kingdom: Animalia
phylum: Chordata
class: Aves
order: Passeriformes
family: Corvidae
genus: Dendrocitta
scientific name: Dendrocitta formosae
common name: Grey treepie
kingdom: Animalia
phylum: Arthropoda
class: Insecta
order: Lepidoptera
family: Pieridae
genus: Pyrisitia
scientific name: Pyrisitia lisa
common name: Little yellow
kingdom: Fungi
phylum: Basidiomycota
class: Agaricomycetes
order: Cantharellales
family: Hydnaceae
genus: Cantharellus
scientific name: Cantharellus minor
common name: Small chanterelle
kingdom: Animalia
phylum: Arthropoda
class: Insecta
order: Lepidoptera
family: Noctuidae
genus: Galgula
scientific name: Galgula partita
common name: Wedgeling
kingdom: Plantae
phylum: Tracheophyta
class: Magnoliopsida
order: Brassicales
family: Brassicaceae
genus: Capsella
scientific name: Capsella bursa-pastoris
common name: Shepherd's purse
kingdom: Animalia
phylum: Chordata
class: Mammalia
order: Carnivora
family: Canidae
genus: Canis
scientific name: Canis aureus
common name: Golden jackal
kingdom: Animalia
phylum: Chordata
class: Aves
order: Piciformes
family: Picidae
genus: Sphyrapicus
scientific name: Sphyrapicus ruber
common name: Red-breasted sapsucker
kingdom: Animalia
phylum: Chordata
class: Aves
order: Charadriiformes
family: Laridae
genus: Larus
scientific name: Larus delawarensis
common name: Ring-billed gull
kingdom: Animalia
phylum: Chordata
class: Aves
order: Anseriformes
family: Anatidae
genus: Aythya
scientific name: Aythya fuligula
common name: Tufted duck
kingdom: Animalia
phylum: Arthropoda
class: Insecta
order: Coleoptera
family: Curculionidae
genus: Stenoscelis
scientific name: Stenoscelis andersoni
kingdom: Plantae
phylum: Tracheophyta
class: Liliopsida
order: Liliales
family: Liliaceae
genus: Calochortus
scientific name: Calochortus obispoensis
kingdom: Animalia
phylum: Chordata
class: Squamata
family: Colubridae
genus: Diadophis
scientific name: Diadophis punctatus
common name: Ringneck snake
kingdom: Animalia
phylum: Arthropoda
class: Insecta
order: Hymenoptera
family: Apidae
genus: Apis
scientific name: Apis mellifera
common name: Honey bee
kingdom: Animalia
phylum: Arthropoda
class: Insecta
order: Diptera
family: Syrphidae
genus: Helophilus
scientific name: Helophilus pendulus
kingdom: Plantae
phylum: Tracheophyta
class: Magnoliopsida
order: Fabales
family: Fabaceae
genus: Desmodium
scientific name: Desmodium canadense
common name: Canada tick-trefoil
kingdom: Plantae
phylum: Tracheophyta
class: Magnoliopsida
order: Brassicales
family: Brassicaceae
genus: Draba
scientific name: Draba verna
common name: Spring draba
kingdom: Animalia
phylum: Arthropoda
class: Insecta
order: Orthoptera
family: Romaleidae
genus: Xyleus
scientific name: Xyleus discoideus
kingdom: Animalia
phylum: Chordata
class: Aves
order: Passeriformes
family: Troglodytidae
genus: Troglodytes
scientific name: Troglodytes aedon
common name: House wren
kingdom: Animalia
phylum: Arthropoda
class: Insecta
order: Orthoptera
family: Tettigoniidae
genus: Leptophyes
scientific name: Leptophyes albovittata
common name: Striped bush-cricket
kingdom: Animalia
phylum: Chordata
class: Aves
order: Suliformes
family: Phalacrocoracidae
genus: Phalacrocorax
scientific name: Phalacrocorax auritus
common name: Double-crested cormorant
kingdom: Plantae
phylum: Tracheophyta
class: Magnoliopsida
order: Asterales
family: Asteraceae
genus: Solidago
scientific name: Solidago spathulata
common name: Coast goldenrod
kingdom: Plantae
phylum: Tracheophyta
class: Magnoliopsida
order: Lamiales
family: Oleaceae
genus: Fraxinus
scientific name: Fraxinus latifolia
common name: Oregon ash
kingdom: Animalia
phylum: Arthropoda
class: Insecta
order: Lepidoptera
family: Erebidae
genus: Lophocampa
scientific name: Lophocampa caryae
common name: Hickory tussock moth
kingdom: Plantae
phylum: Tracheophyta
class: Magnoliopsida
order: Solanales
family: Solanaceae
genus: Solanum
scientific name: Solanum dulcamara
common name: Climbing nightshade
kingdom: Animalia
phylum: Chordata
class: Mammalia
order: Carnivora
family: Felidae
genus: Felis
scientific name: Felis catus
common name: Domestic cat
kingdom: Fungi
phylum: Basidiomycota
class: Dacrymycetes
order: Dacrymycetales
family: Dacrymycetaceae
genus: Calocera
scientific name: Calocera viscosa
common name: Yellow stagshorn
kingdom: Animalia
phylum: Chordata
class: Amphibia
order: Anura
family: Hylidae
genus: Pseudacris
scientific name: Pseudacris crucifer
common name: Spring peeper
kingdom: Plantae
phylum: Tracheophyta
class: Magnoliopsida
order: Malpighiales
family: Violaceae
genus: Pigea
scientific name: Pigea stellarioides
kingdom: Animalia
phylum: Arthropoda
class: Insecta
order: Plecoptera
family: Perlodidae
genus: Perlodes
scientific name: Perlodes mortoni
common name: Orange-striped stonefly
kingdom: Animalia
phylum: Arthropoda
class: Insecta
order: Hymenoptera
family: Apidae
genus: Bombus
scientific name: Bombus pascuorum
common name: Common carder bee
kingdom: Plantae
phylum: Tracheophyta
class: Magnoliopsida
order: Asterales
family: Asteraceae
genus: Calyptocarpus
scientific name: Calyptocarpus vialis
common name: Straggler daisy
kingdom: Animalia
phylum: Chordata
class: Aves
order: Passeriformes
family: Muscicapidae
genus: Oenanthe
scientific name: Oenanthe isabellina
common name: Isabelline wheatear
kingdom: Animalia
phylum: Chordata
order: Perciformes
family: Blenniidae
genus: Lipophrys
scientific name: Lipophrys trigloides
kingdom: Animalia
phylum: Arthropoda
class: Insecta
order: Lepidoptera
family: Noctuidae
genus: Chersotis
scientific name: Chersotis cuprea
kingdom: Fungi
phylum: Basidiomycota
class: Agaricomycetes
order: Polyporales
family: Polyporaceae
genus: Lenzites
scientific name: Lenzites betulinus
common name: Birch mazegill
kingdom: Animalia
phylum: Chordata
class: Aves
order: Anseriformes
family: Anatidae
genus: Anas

**Given request:** Reproduce the records verbatim from the first line through the line containing "genus: Diadophis", including that line.

**The response:**
kingdom: Animalia
phylum: Chordata
class: Aves
order: Passeriformes
family: Corvidae
genus: Dendrocitta
scientific name: Dendrocitta formosae
common name: Grey treepie
kingdom: Animalia
phylum: Arthropoda
class: Insecta
order: Lepidoptera
family: Pieridae
genus: Pyrisitia
scientific name: Pyrisitia lisa
common name: Little yellow
kingdom: Fungi
phylum: Basidiomycota
class: Agaricomycetes
order: Cantharellales
family: Hydnaceae
genus: Cantharellus
scientific name: Cantharellus minor
common name: Small chanterelle
kingdom: Animalia
phylum: Arthropoda
class: Insecta
order: Lepidoptera
family: Noctuidae
genus: Galgula
scientific name: Galgula partita
common name: Wedgeling
kingdom: Plantae
phylum: Tracheophyta
class: Magnoliopsida
order: Brassicales
family: Brassicaceae
genus: Capsella
scientific name: Capsella bursa-pastoris
common name: Shepherd's purse
kingdom: Animalia
phylum: Chordata
class: Mammalia
order: Carnivora
family: Canidae
genus: Canis
scientific name: Canis aureus
common name: Golden jackal
kingdom: Animalia
phylum: Chordata
class: Aves
order: Piciformes
family: Picidae
genus: Sphyrapicus
scientific name: Sphyrapicus ruber
common name: Red-breasted sapsucker
kingdom: Animalia
phylum: Chordata
class: Aves
order: Charadriiformes
family: Laridae
genus: Larus
scientific name: Larus delawarensis
common name: Ring-billed gull
kingdom: Animalia
phylum: Chordata
class: Aves
order: Anseriformes
family: Anatidae
genus: Aythya
scientific name: Aythya fuligula
common name: Tufted duck
kingdom: Animalia
phylum: Arthropoda
class: Insecta
order: Coleoptera
family: Curculionidae
genus: Stenoscelis
scientific name: Stenoscelis andersoni
kingdom: Plantae
phylum: Tracheophyta
class: Liliopsida
order: Liliales
family: Liliaceae
genus: Calochortus
scientific name: Calochortus obispoensis
kingdom: Animalia
phylum: Chordata
class: Squamata
family: Colubridae
genus: Diadophis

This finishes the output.